Так что ребята вроде неплохие, но условия ужасные. Получает столько же, сколько и на взрывах, но смена — двенадцать часов, неделя в день, неделя в ночь с двумя выходными в месяц. В воздухе плотным облаком стоит взвесь мельчайшей стеклянной пыли, пропитанной испарениями химических реакций. Этим и дышишь. Стеклянные блестки оседают на одежде, собираются в складках кожи. Три дня отработал — изодрал себя до крови. Парни из бригады посоветовали стирать одежду после работы и держать ее отдельно в пакете. Но все равно тело и днем и ночью зудит, чешется, не помогает ни душ, ни жесткая мочалка, хоть весь вечер не выходи из ванной. Ночью не заснешь… Нужно искать новую работу.
Анчар вышел в полночь на заводской двор покурить. Над далеким Тель-Авивом небо было в сполохах от фейерверков, а здесь тишина, темнота, моросит дождик из случайной тучки, машины монотонно гудят в «автомате». Арабы что-то лопочут гортанно и смеются. Мог ли он, потомственный офицер, отличник спецназовец представить, что двухтысячный год встретит на том же заводе, откуда собирался «дернуть» на третий день работы! Кто бы предсказал ему, «крутому» парню, что будет так, не поверил бы.
Ладно, Анчар, сегодня так, а там посмотрим…
*****
Каждый вечер заканчивался чаепитием. Миша очень полюбил медовый торт по рецепту бабушки Рады, но с ним было много возни, поэтому сошлись на рассыпчатом печенье, которое Ира пекла впрок и складывала в жестяную коробку.
Малыш оказался внимательным и вдумчивым, слушателем. Сам он говорил мало: неразвитое небо полугодовалого ребенка не могло справиться со всеми звуками, он быстро начинал путаться и замолкал на полуслове.

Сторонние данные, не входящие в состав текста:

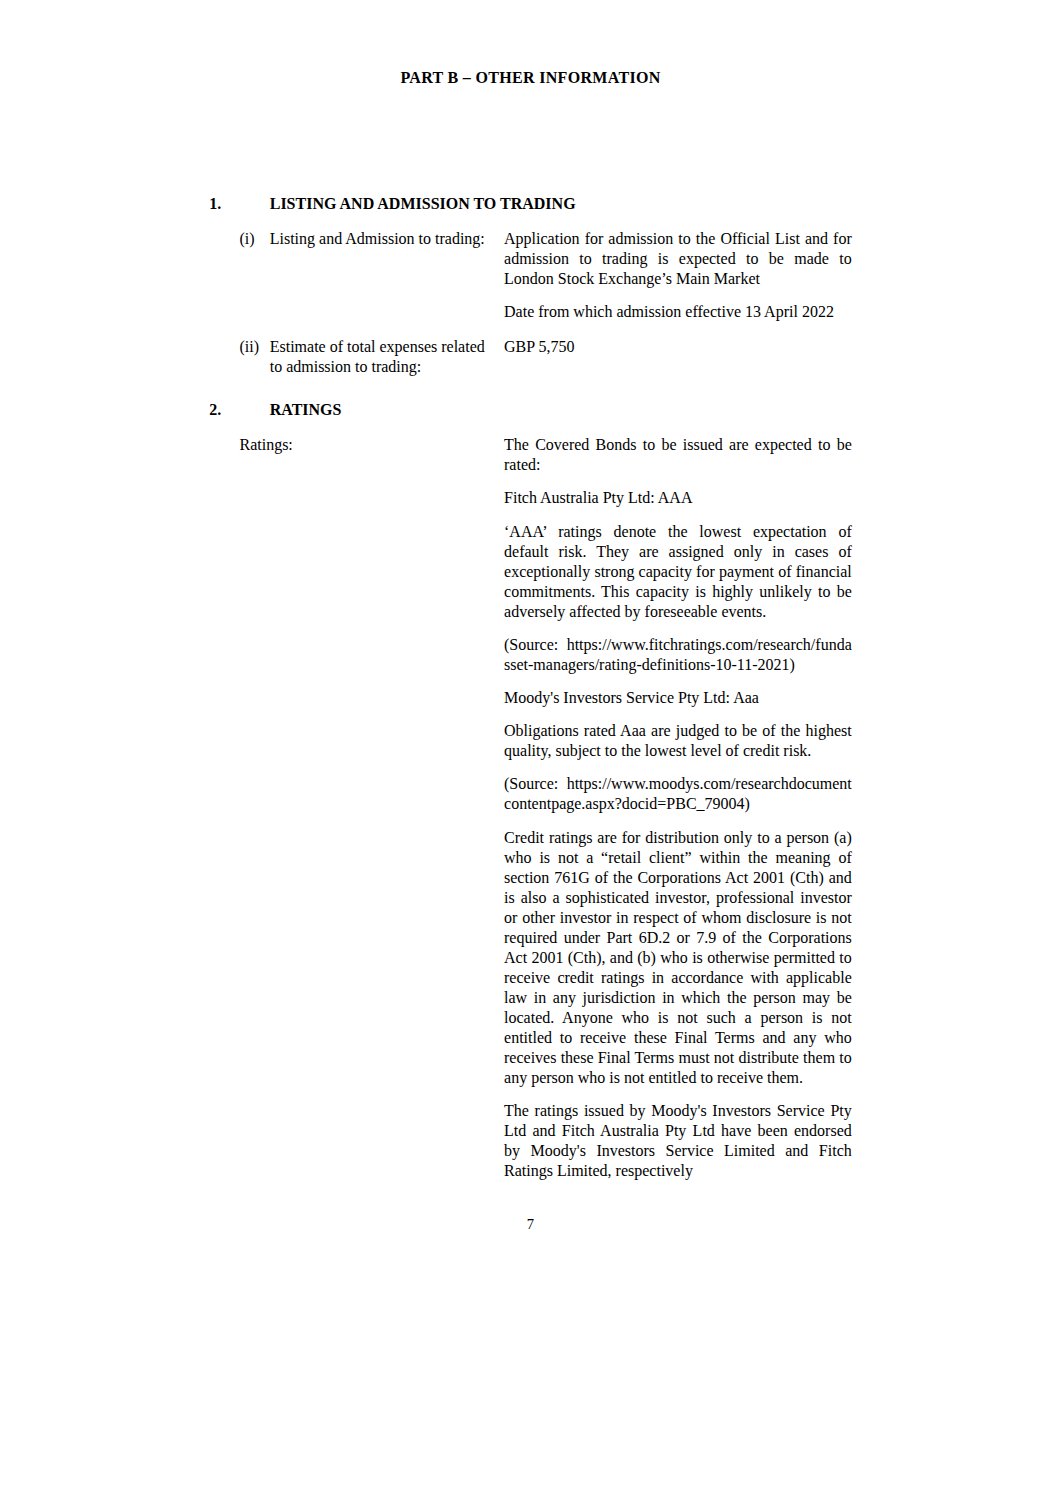PART B – OTHER INFORMATION
1. LISTING AND ADMISSION TO TRADING
(i) Listing and Admission to trading:
Application for admission to the Official List and for admission to trading is expected to be made to London Stock Exchange’s Main Market
Date from which admission effective 13 April 2022
(ii) Estimate of total expenses related to admission to trading:
GBP 5,750
2. RATINGS
Ratings:
The Covered Bonds to be issued are expected to be rated:
Fitch Australia Pty Ltd: AAA
‘AAA’ ratings denote the lowest expectation of default risk. They are assigned only in cases of exceptionally strong capacity for payment of financial commitments. This capacity is highly unlikely to be adversely affected by foreseeable events.
(Source: https://www.fitchratings.com/research/fundasset-managers/rating-definitions-10-11-2021)
Moody's Investors Service Pty Ltd: Aaa
Obligations rated Aaa are judged to be of the highest quality, subject to the lowest level of credit risk.
(Source: https://www.moodys.com/researchdocumentcontentpage.aspx?docid=PBC_79004)
Credit ratings are for distribution only to a person (a) who is not a “retail client” within the meaning of section 761G of the Corporations Act 2001 (Cth) and is also a sophisticated investor, professional investor or other investor in respect of whom disclosure is not required under Part 6D.2 or 7.9 of the Corporations Act 2001 (Cth), and (b) who is otherwise permitted to receive credit ratings in accordance with applicable law in any jurisdiction in which the person may be located. Anyone who is not such a person is not entitled to receive these Final Terms and any who receives these Final Terms must not distribute them to any person who is not entitled to receive them.
The ratings issued by Moody's Investors Service Pty Ltd and Fitch Australia Pty Ltd have been endorsed by Moody's Investors Service Limited and Fitch Ratings Limited, respectively
7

Два вечера ушло на историю волчьей шкуры и рождения Миши. Завтра утром он велел ехать в Краматорск на место захоронения воина-шамана. Ира давно привыкла слушаться, теперь это не вызывало в ней чувства безразличия, неловкости, или неприязни. Отрывистые, короткие распоряжения больше походили на приказы, но Ира не обижалась: Мише еще очень трудно выражать мысли словами. А уж о том, чтобы поспорить или отказаться, и речи не было, Мише виднее.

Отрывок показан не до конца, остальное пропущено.